In 2013, Tiffany’s 10,000-square-foot store on Greene Street in New York’s SoHo neighborhood was recognized with the Store of the Year award for excellence in retail design by the Association for Retail Environments.

The foundation for Anthony Robins’s career was set in his youth during summers working construction jobs in his hometown of New Orleans. While framing, setting drywall, and helping out with plumbing and electrical work for restorations of historic homes, Robins honed his eye for architectural detail.

The experience has since served him well in his work as an architect and real estate executive specializing in the high-end retail market for world-renowned brands such as Louis Vuitton, Dior, Ralph Lauren, and, most recently, Tiffany & Co. When designing and building space to display the goods of brands that have the highest standards regarding quality and panache, he’s found that even the smallest elements require attention.

“There’s a saying: ‘retail is detail,’” Robins says. “Luxury retail is obsession of detail. Everything has to have the same level of execution as the products, or there will be a disconnect that will hurt the brand.”

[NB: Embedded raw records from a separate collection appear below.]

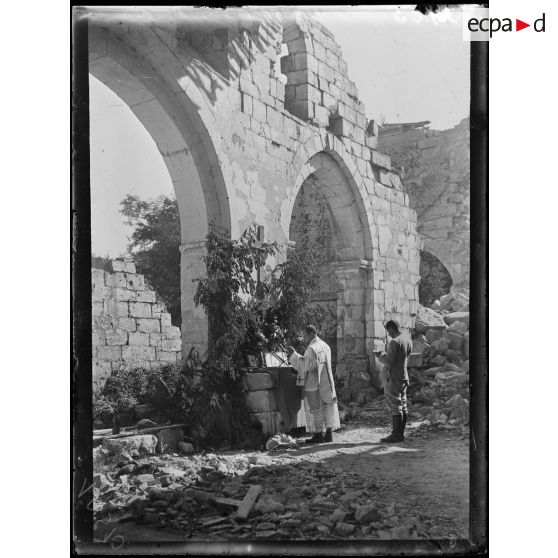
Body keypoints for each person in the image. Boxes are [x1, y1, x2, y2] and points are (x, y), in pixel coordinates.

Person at [287, 325, 340, 443]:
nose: (303, 338)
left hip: (314, 383)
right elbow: (312, 363)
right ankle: (329, 434)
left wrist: (293, 355)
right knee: (327, 407)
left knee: (316, 409)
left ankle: (318, 434)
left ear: (311, 333)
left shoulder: (311, 348)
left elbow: (305, 366)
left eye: (304, 335)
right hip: (327, 381)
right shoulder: (325, 346)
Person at [380, 320, 412, 443]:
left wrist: (380, 357)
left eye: (388, 331)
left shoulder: (395, 342)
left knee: (395, 406)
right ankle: (400, 433)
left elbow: (389, 362)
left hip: (393, 377)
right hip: (404, 376)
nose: (388, 334)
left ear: (392, 328)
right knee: (403, 405)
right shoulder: (407, 339)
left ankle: (395, 434)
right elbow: (405, 357)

Robins’s professional career began during the third year of his five-year masters program in architecture at Tulane University. A friend commissioned him to design a 13,000-square-foot home in suburban New Orleans, and the project enabled him to exercise his developing formal design training and apply his hands-on construction experience. After finishing, Robins moved to Los Angeles and touted the house project in his pitch to architecture firms. “While I got many interviews, I began to realize that people were skeptical that I had really designed this large estate before graduating from college,” he says. So, he carried his hand-drawn project documents, a tactic that led to his first professional position.